Methods of Mathematical Physics, Vol. 1

So what can you say ah? I mean....These books have been written and co authored by DAVID HILBERT himself! So, if you are serious about mathematics and specially mathematical Physics you must have them. I bought these two volumes (1&2) back in 2015. It brings a lot of interesting stuff but if I just had to mention one thing would be this: Back in my BSc I took Volume 1 from the University Library and found myself with the general solution to the Euler-Lagrange equation when the functional from where it is derived (using calculus of variations technique) has higher derivatives or let's say greater than order two, here I found the solution for infinite order derivatives 2,3,4,5,6,7,8......n,n+1,etc. You may say that it is easy to find by yourself the solution and I agree BUT, when you are an undergraduate in the second year and finding yourself in front of the Calculus of Variations for the first time it is not so obvious, good book by a T. REX of Mathematics and Physics. If you want to know what did Hilbert do in Physics, he contended Einstein into who would find first the Action that led to Einstein's General Relativity Field Equations, they were getting paper after paper and so today the referred Action is known as "The Einstein-Hilbert action", just to give you an example, less to say HILBERT'S contribution to Mathematics: Hilbert discovered and developed a broad range of fundamental ideas including invariant theory, the calculus of variations, commutative algebra, algebraic number theory, the foundations of geometry, spectral theory of operators and its application to integral equations, mathematical physics, and the foundations of mathematics (particularly proof theory). He adopted and defended Georg Cantor's set theory and transfinite numbers. In 1900, he presented a collection of problems that set a course for mathematical research of the 20th century. Among other things he is known for: Hilbert's basis theorem, Hilbert's Nullstellensatz, Hilbert's axioms, Hilbert's problems, Hilbert's program, Hilbert space (which are fundamental for Quantum Mechanics), Hilbert system, Epsilon calculus, so again what can I say, you just got to buy these two volume books while they are still available despite the money price.

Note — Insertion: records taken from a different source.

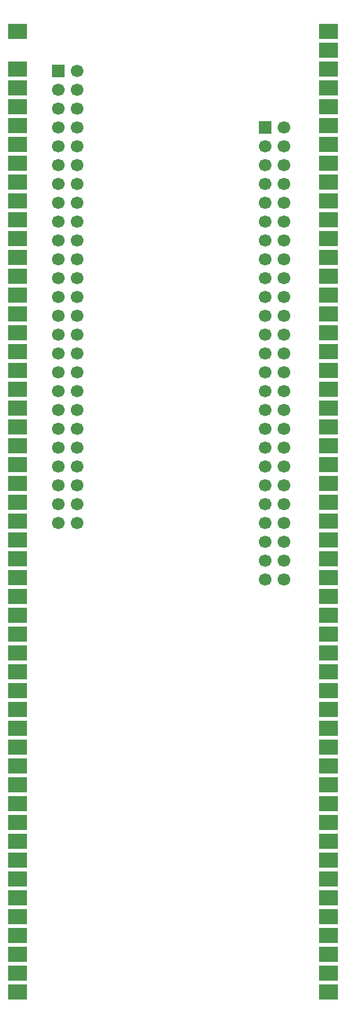
<source format=gbs>
G04 #@! TF.GenerationSoftware,KiCad,Pcbnew,9.0.1+1*
G04 #@! TF.CreationDate,2025-11-11T14:40:01+00:00*
G04 #@! TF.ProjectId,te0725-carrier,74653037-3235-42d6-9361-72726965722e,rev?*
G04 #@! TF.SameCoordinates,Original*
G04 #@! TF.FileFunction,Soldermask,Bot*
G04 #@! TF.FilePolarity,Negative*
%FSLAX46Y46*%
G04 Gerber Fmt 4.6, Leading zero omitted, Abs format (unit mm)*
G04 Created by KiCad (PCBNEW 9.0.1+1) date 2025-11-11 14:40:01*
%MOMM*%
%LPD*%
G01*
G04 APERTURE LIST*
%ADD10R,2.540000X2.000000*%
%ADD11R,1.700000X1.700000*%
%ADD12C,1.700000*%
G04 APERTURE END LIST*
D10*
X44500000Y-44680000D03*
X44500000Y-49760000D03*
X44500000Y-52300000D03*
X44500000Y-54840000D03*
X44500000Y-57380000D03*
X44500000Y-59920000D03*
X44500000Y-62460000D03*
X44500000Y-65000000D03*
X44500000Y-67540000D03*
X44500000Y-70080000D03*
X44500000Y-72620000D03*
X44500000Y-75160000D03*
X44500000Y-77700000D03*
X44500000Y-80240000D03*
X44500000Y-82780000D03*
X44500000Y-85320000D03*
X44500000Y-87860000D03*
X44500000Y-90400000D03*
X44500000Y-92940000D03*
X44500000Y-95480000D03*
X44500000Y-98020000D03*
X44500000Y-100560000D03*
X44500000Y-103100000D03*
X44500000Y-105640000D03*
X44500000Y-108180000D03*
X44500000Y-110720000D03*
X44500000Y-113260000D03*
X44500000Y-115800000D03*
X44500000Y-118340000D03*
X44500000Y-120880000D03*
X44500000Y-123420000D03*
X44500000Y-125960000D03*
X44500000Y-128500000D03*
X44500000Y-131040000D03*
X44500000Y-133580000D03*
X44500000Y-136120000D03*
X44500000Y-138660000D03*
X44500000Y-141200000D03*
X44500000Y-143740000D03*
X44500000Y-146280000D03*
X44500000Y-148820000D03*
X44500000Y-151360000D03*
X44500000Y-153900000D03*
X44500000Y-156440000D03*
X44500000Y-158980000D03*
X44500000Y-161520000D03*
X44500000Y-164060000D03*
X44500000Y-166600000D03*
X44500000Y-169140000D03*
X44500000Y-171680000D03*
X44500000Y-174220000D03*
X86500000Y-44680000D03*
X86500000Y-47220000D03*
X86500000Y-49760000D03*
X86500000Y-52300000D03*
X86500000Y-54840000D03*
X86500000Y-57380000D03*
X86500000Y-59920000D03*
X86500000Y-62460000D03*
X86500000Y-65000000D03*
X86500000Y-67540000D03*
X86500000Y-70080000D03*
X86500000Y-72620000D03*
X86500000Y-75160000D03*
X86500000Y-77700000D03*
X86500000Y-80240000D03*
X86500000Y-82780000D03*
X86500000Y-85320000D03*
X86500000Y-87860000D03*
X86500000Y-90400000D03*
X86500000Y-92940000D03*
X86500000Y-95480000D03*
X86500000Y-98020000D03*
X86500000Y-100560000D03*
X86500000Y-103100000D03*
X86500000Y-105640000D03*
X86500000Y-108180000D03*
X86500000Y-110720000D03*
X86500000Y-113260000D03*
X86500000Y-115800000D03*
X86500000Y-118340000D03*
X86500000Y-120880000D03*
X86500000Y-123420000D03*
X86500000Y-125960000D03*
X86500000Y-128500000D03*
X86500000Y-131040000D03*
X86500000Y-133580000D03*
X86500000Y-136120000D03*
X86500000Y-138660000D03*
X86500000Y-141200000D03*
X86500000Y-143740000D03*
X86500000Y-146280000D03*
X86500000Y-148820000D03*
X86500000Y-151360000D03*
X86500000Y-153900000D03*
X86500000Y-156440000D03*
X86500000Y-158980000D03*
X86500000Y-161520000D03*
X86500000Y-164060000D03*
X86500000Y-166600000D03*
X86500000Y-169140000D03*
X86500000Y-171680000D03*
X86500000Y-174220000D03*
D11*
X50000000Y-50000000D03*
D12*
X52540000Y-50000000D03*
X50000000Y-52540000D03*
X52540000Y-52540000D03*
X50000000Y-55080000D03*
X52540000Y-55080000D03*
X50000000Y-57620000D03*
X52540000Y-57620000D03*
X50000000Y-60160000D03*
X52540000Y-60160000D03*
X50000000Y-62700000D03*
X52540000Y-62700000D03*
X50000000Y-65240000D03*
X52540000Y-65240000D03*
X50000000Y-67780000D03*
X52540000Y-67780000D03*
X50000000Y-70320000D03*
X52540000Y-70320000D03*
X50000000Y-72860000D03*
X52540000Y-72860000D03*
X50000000Y-75400000D03*
X52540000Y-75400000D03*
X50000000Y-77940000D03*
X52540000Y-77940000D03*
X50000000Y-80480000D03*
X52540000Y-80480000D03*
X50000000Y-83020000D03*
X52540000Y-83020000D03*
X50000000Y-85560000D03*
X52540000Y-85560000D03*
X50000000Y-88100000D03*
X52540000Y-88100000D03*
X50000000Y-90640000D03*
X52540000Y-90640000D03*
X50000000Y-93180000D03*
X52540000Y-93180000D03*
X50000000Y-95720000D03*
X52540000Y-95720000D03*
X50000000Y-98260000D03*
X52540000Y-98260000D03*
X50000000Y-100800000D03*
X52540000Y-100800000D03*
X50000000Y-103340000D03*
X52540000Y-103340000D03*
X50000000Y-105880000D03*
X52540000Y-105880000D03*
X50000000Y-108420000D03*
X52540000Y-108420000D03*
X50000000Y-110960000D03*
X52540000Y-110960000D03*
D11*
X77940000Y-57620000D03*
D12*
X80480000Y-57620000D03*
X77940000Y-60160000D03*
X80480000Y-60160000D03*
X77940000Y-62700000D03*
X80480000Y-62700000D03*
X77940000Y-65240000D03*
X80480000Y-65240000D03*
X77940000Y-67780000D03*
X80480000Y-67780000D03*
X77940000Y-70320000D03*
X80480000Y-70320000D03*
X77940000Y-72860000D03*
X80480000Y-72860000D03*
X77940000Y-75400000D03*
X80480000Y-75400000D03*
X77940000Y-77940000D03*
X80480000Y-77940000D03*
X77940000Y-80480000D03*
X80480000Y-80480000D03*
X77940000Y-83020000D03*
X80480000Y-83020000D03*
X77940000Y-85560000D03*
X80480000Y-85560000D03*
X77940000Y-88100000D03*
X80480000Y-88100000D03*
X77940000Y-90640000D03*
X80480000Y-90640000D03*
X77940000Y-93180000D03*
X80480000Y-93180000D03*
X77940000Y-95720000D03*
X80480000Y-95720000D03*
X77940000Y-98260000D03*
X80480000Y-98260000D03*
X77940000Y-100800000D03*
X80480000Y-100800000D03*
X77940000Y-103340000D03*
X80480000Y-103340000D03*
X77940000Y-105880000D03*
X80480000Y-105880000D03*
X77940000Y-108420000D03*
X80480000Y-108420000D03*
X77940000Y-110960000D03*
X80480000Y-110960000D03*
X77940000Y-113500000D03*
X80480000Y-113500000D03*
X77940000Y-116040000D03*
X80480000Y-116040000D03*
X77940000Y-118580000D03*
X80480000Y-118580000D03*
M02*

</source>
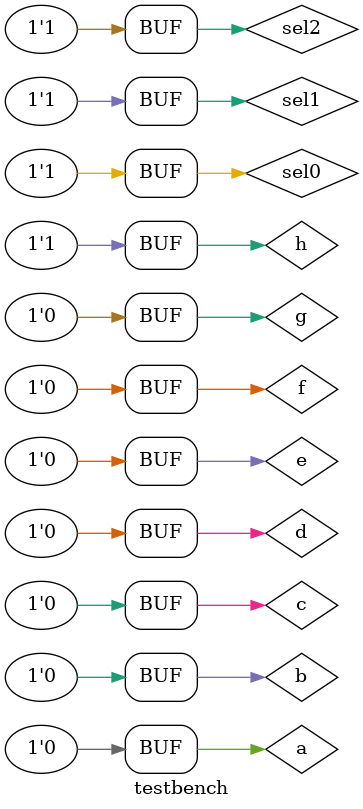
<source format=v>
`timescale 1 ns/1 ns	//time scale for simulation

module testbench;
   reg a;
   reg b;
   reg c;
   reg d;
   reg e;
   reg f;
   reg g;
   reg h;
   reg sel2;
   reg sel1;
   reg sel0;
   wire res;

   mux_8_1_1b my_mux_8_1_1b(.a(a), .b(b), .c(c), .d(d),
                            .e(e), .f(f), .g(g), .h(h),
                            .sel2(sel2), .sel1(sel1), .sel0(sel0),
                            .res(res));

   initial begin
      $dumpfile("test.vcd");
      $dumpvars(0, testbench);

      // test 0, expected result = 1
      a = 1; b = 0; c = 0; d = 0;
      e = 0; f = 0; g = 0; h = 0;
      sel2 = 0;
      sel1 = 0;
      sel0 = 0;
      #21;

      // test 1, expected result = 0
      a = 1; b = 0; c = 1; d = 1;
      e = 1; f = 1; g = 1; h = 1;
      sel2 = 0;
      sel1 = 0;
      sel0 = 1;
      #21;

      // test 2, expected result = 1
      a = 0; b = 0; c = 1; d = 0;
      e = 0; f = 0; g = 0; h = 0;
      sel2 = 0;
      sel1 = 1;
      sel0 = 0;
      #21;

      // test 3, expected result = 0
      a = 1; b = 1; c = 1; d = 0;
      e = 1; f = 1; g = 1; h = 1;
      sel2 = 0;
      sel1 = 1;
      sel0 = 1;
      #21;

      // test 4, expected result = 0
      a = 1; b = 1; c = 1; d = 1;
      e = 0; f = 1; g = 1; h = 1;
      sel2 = 1;
      sel1 = 0;
      sel0 = 0;
      #21;

      // test 5, expected result = 1
      a = 0; b = 0; c = 0; d = 0;
      e = 0; f = 1; g = 0; h = 0;
      sel2 = 1;
      sel1 = 0;
      sel0 = 1;
      #21;

      // test 6, expected result = 0
      a = 1; b = 1; c = 1; d = 1;
      e = 1; f = 1; g = 0; h = 1;
      sel2 = 1;
      sel1 = 1;
      sel0 = 0;
      #21;

      // test 7, expected result = 1
      a = 0; b = 0; c = 0; d = 0;
      e = 0; f = 0; g = 0; h = 1;
      sel2 = 1;
      sel1 = 1;
      sel0 = 1;
      #21;
   end
endmodule

</source>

I studied this book as a graduate student at the Courant Institute a long time ago. Over the years my copy and I were separated. When I saw this available on Amazon through Eborn Books, I knew I had to buy it. The condition of this book is excellent for a book that was published in 1953. Kudos to Eborn Books

Glad to get hold of this second handed copy. The new print is also available in Amazon but is in such a poor quality. What a shame to contemporary science publishing industry!

This is an excellent reference regarding applied mathematics for physics and related fields.

This book is intended for mathematicians and not for physicists. All of the mathematics is developed through proofs of theorems. The chapter on approximation of functions is the best in the book. There is also a short introduction to Lebesgue integration which is the best explanation of what it actually means that I have ever seen! (i.e. not having to develop the messy business of measure theory that fills up 10s of pages in most books). If you want to learn graduate level mathematics (i.e. analysis and PDEs) in gorey detail then this is the book for you. If you want to understand applications, then it is not. I don't like the term "mathematical physics." It depend on which department teaches it. A mathematician will focus on the topics in this book. A physicist would focus on methods and not on proofs.

good book, useful for physics grad students. But it does not have any problems

excellent!

amazing